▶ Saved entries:
Segment Open
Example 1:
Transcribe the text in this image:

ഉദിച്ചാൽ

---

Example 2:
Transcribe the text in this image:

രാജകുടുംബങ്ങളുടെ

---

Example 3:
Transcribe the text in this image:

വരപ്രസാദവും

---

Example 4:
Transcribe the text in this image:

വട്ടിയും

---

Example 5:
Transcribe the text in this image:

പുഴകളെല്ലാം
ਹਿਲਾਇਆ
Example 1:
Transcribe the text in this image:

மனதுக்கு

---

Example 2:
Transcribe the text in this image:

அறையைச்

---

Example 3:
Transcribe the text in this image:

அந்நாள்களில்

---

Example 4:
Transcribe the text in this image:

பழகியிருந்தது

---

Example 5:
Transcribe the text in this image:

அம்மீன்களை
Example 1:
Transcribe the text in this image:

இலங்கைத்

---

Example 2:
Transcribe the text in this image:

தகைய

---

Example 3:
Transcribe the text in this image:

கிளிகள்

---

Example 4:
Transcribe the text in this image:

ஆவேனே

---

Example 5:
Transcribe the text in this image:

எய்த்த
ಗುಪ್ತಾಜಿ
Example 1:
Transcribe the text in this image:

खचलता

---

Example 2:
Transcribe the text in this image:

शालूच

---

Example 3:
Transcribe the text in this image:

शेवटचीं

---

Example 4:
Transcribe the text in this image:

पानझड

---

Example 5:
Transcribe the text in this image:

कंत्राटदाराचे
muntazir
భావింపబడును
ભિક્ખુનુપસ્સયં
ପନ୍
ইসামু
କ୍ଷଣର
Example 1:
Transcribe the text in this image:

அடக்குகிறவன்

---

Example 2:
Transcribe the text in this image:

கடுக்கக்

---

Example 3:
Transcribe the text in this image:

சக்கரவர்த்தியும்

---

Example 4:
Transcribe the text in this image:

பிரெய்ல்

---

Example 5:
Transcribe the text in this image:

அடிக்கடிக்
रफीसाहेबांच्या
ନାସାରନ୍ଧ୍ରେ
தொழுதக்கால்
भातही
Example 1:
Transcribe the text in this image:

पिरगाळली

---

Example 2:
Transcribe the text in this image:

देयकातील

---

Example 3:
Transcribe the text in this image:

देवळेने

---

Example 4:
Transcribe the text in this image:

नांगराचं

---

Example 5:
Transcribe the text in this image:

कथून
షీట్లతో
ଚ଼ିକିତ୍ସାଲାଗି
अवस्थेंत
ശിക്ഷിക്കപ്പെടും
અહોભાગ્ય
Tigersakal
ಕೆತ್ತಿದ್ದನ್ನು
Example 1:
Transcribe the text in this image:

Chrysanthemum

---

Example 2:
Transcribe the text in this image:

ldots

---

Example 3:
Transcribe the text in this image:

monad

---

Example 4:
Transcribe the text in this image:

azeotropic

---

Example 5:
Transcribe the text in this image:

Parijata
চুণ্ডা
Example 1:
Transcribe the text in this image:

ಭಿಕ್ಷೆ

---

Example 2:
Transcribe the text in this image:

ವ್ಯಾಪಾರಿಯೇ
Segment Closed
▶ Task requirements: An exact copy of all the records is the expected answer.

▶ Answer section:
Example 1:
Transcribe the text in this image:

ഉദിച്ചാൽ

---

Example 2:
Transcribe the text in this image:

രാജകുടുംബങ്ങളുടെ

---

Example 3:
Transcribe the text in this image:

വരപ്രസാദവും

---

Example 4:
Transcribe the text in this image:

വട്ടിയും

---

Example 5:
Transcribe the text in this image:

പുഴകളെല്ലാം
ਹਿਲਾਇਆ
Example 1:
Transcribe the text in this image:

மனதுக்கு

---

Example 2:
Transcribe the text in this image:

அறையைச்

---

Example 3:
Transcribe the text in this image:

அந்நாள்களில்

---

Example 4:
Transcribe the text in this image:

பழகியிருந்தது

---

Example 5:
Transcribe the text in this image:

அம்மீன்களை
Example 1:
Transcribe the text in this image:

இலங்கைத்

---

Example 2:
Transcribe the text in this image:

தகைய

---

Example 3:
Transcribe the text in this image:

கிளிகள்

---

Example 4:
Transcribe the text in this image:

ஆவேனே

---

Example 5:
Transcribe the text in this image:

எய்த்த
ಗುಪ್ತಾಜಿ
Example 1:
Transcribe the text in this image:

खचलता

---

Example 2:
Transcribe the text in this image:

शालूच

---

Example 3:
Transcribe the text in this image:

शेवटचीं

---

Example 4:
Transcribe the text in this image:

पानझड

---

Example 5:
Transcribe the text in this image:

कंत्राटदाराचे
muntazir
భావింపబడును
ભિક્ખુનુપસ્સયં
ପନ୍
ইসামু
କ୍ଷଣର
Example 1:
Transcribe the text in this image:

அடக்குகிறவன்

---

Example 2:
Transcribe the text in this image:

கடுக்கக்

---

Example 3:
Transcribe the text in this image:

சக்கரவர்த்தியும்

---

Example 4:
Transcribe the text in this image:

பிரெய்ல்

---

Example 5:
Transcribe the text in this image:

அடிக்கடிக்
रफीसाहेबांच्या
ନାସାରନ୍ଧ୍ରେ
தொழுதக்கால்
भातही
Example 1:
Transcribe the text in this image:

पिरगाळली

---

Example 2:
Transcribe the text in this image:

देयकातील

---

Example 3:
Transcribe the text in this image:

देवळेने

---

Example 4:
Transcribe the text in this image:

नांगराचं

---

Example 5:
Transcribe the text in this image:

कथून
షీట్లతో
ଚ଼ିକିତ୍ସାଲାଗି
अवस्थेंत
ശിക്ഷിക്കപ്പെടും
અહોભાગ્ય
Tigersakal
ಕೆತ್ತಿದ್ದನ್ನು
Example 1:
Transcribe the text in this image:

Chrysanthemum

---

Example 2:
Transcribe the text in this image:

ldots

---

Example 3:
Transcribe the text in this image:

monad

---

Example 4:
Transcribe the text in this image:

azeotropic

---

Example 5:
Transcribe the text in this image:

Parijata
চুণ্ডা
Example 1:
Transcribe the text in this image:

ಭಿಕ್ಷೆ

---

Example 2:
Transcribe the text in this image:

ವ್ಯಾಪಾರಿಯೇ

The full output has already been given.